Evidence in MSME Arbitrations
The documentary evidence in most MSME disputes is relatively straightforward: purchase orders, supply agreements, invoices, delivery challans, goods receipt notes, bank statements showing payments received or not received, and correspondence between the parties. This is solid, verifiable evidence that an arbitrator can evaluate without extensive legal argument. ODR platforms with structured evidence management systems can handle this efficiently.
The challenge arises when evidence is partially oral or based on established trade custom. Many MSME relationships operate partly on informal understanding, particularly between businesses that have worked together for years. An arrangement that was never written down, a price variation agreed over a phone call, a delivery timeline communicated through a message app rather than a formal amendment to the contract. In these situations, digital evidence like WhatsApp messages and call logs becomes important and its admissibility and authentication need to be handled properly.
ODR platforms serving MSME disputes should build explicit guidance on how to produce digital evidence into their filing process. Parties who know from the outset that their WhatsApp messages need to be exported in a specific format rather than screenshotted, and who understand why this matters for the strength of their case, are better prepared to present their evidence effectively.
The Integration with Government Procurement
One of the most promising developments for MSME dispute resolution is the growing integration of ODR into government procurement through the GeM platform. A significant proportion of India’s MSMEs supply to government buyers. Disputes over payment, rejection of goods, or termination of supply orders are common in this context. The integration of a structured ODR module into GeM gives MSME suppliers a neutral digital forum that does not require them to navigate the traditional bureaucratic grievance process.

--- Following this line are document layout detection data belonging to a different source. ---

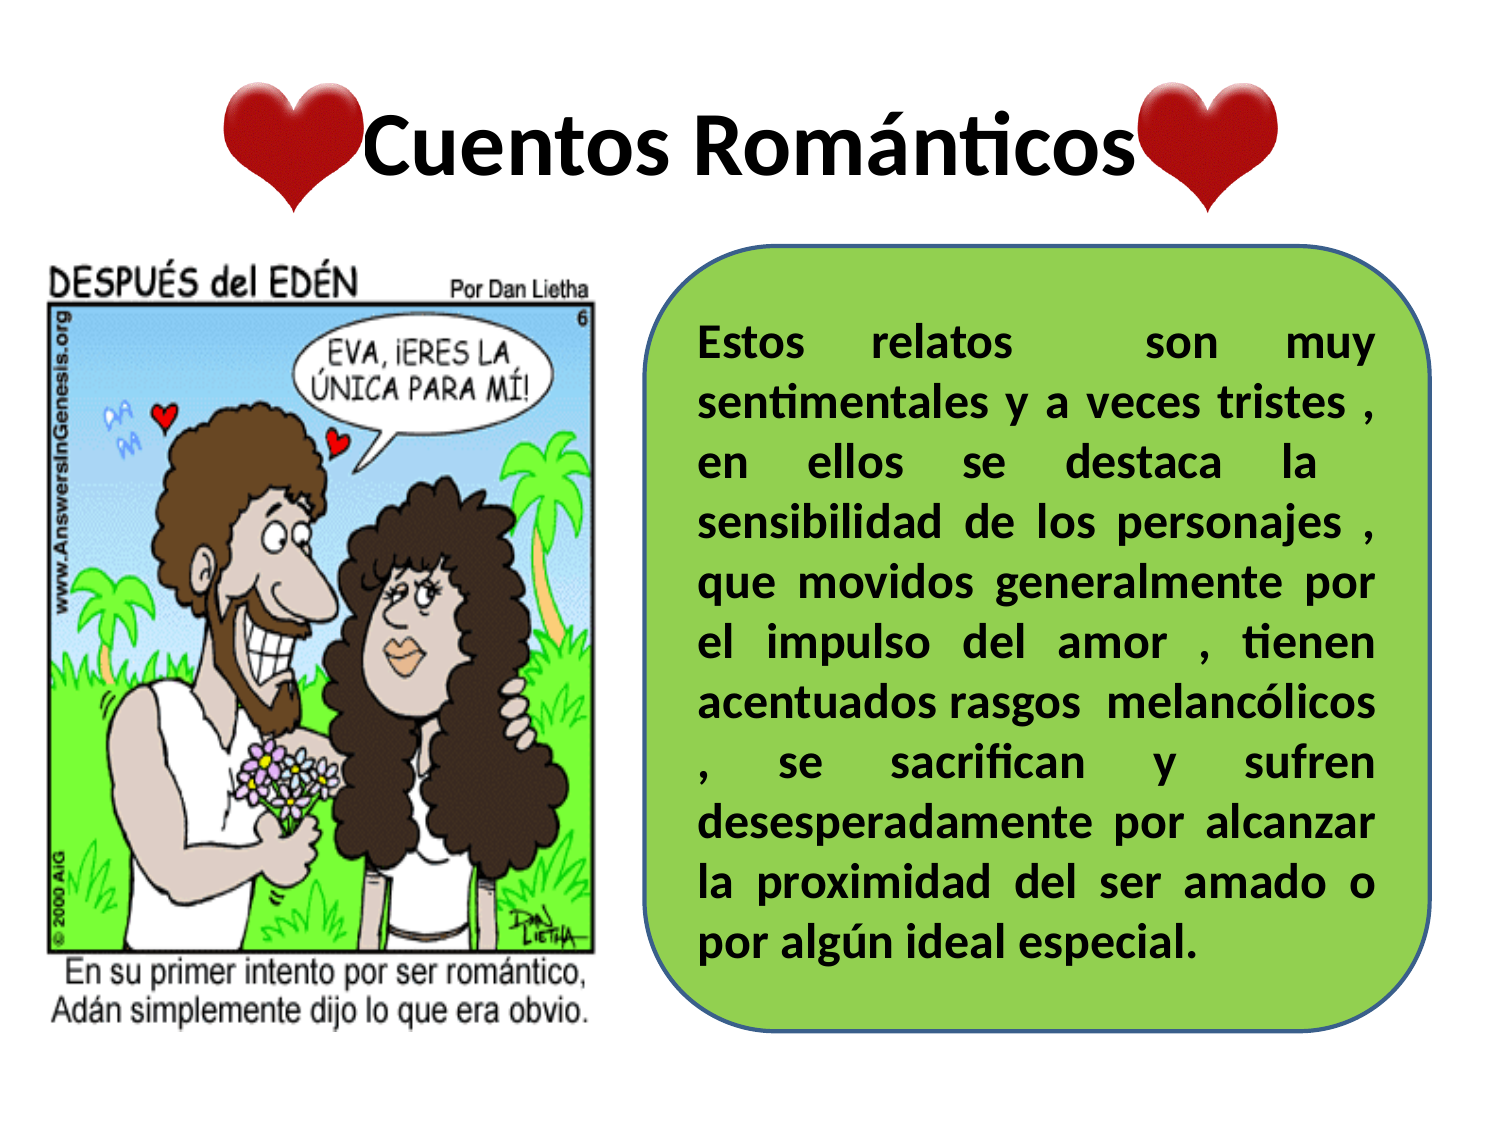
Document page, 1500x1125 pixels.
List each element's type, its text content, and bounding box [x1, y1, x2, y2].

picture [1136, 81, 1279, 219]
text_box Estos relatos son muy sentimentales y a veces tristes , en ellos se destaca la sensibilidad de los personajes , que movidos generalmente por el impulso del amor , tienen acentuados rasgos melancólicos , se sacrifican y sufren desesperadamente por alcanzar la proximidad del ser amado o por algún ideal especial. [642, 243, 1432, 1034]
title Cuentos Románticos [75, 45, 1425, 233]
picture [46, 245, 598, 1032]
picture [222, 81, 365, 219]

Expanding and deepening this integration, making ODR the default mechanism for all GeM disputes below a specified value threshold, and ensuring that the process is genuinely accessible rather than nominally available, could produce measurable improvement in payment outcomes for MSME government suppliers. This is an area where policy action is relatively straightforward because the government is itself a party and therefore has direct control over the mechanism it offers to counterparty suppliers.
Building Confidence Through Track Record
The most important variable in MSME adoption of online arbitration is not the legal framework, the platform technology, or the fee structure. It is confidence. A small business owner considering whether to file an arbitration through an ODR platform wants to know that the process actually works. That the arbitrator will understand their situation. That the award will be enforceable. That the other party cannot simply ignore the outcome. That the time and effort of filing will produce a real result.

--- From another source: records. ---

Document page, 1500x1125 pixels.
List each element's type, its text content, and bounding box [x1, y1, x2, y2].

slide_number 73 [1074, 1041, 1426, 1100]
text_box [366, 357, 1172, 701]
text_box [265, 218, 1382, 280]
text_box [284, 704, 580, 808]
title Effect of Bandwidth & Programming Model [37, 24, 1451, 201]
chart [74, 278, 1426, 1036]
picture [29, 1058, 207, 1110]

This confidence can only be built through track record. Every MSME dispute that is resolved through online arbitration and produces a result that is accepted or enforced is a data point that makes the next MSME more willing to try the process. Building that track record requires early adopters to have good experiences, which in turn requires deliberate investment in platform quality, arbitrator training, and the support structures that help first-time users navigate the process successfully.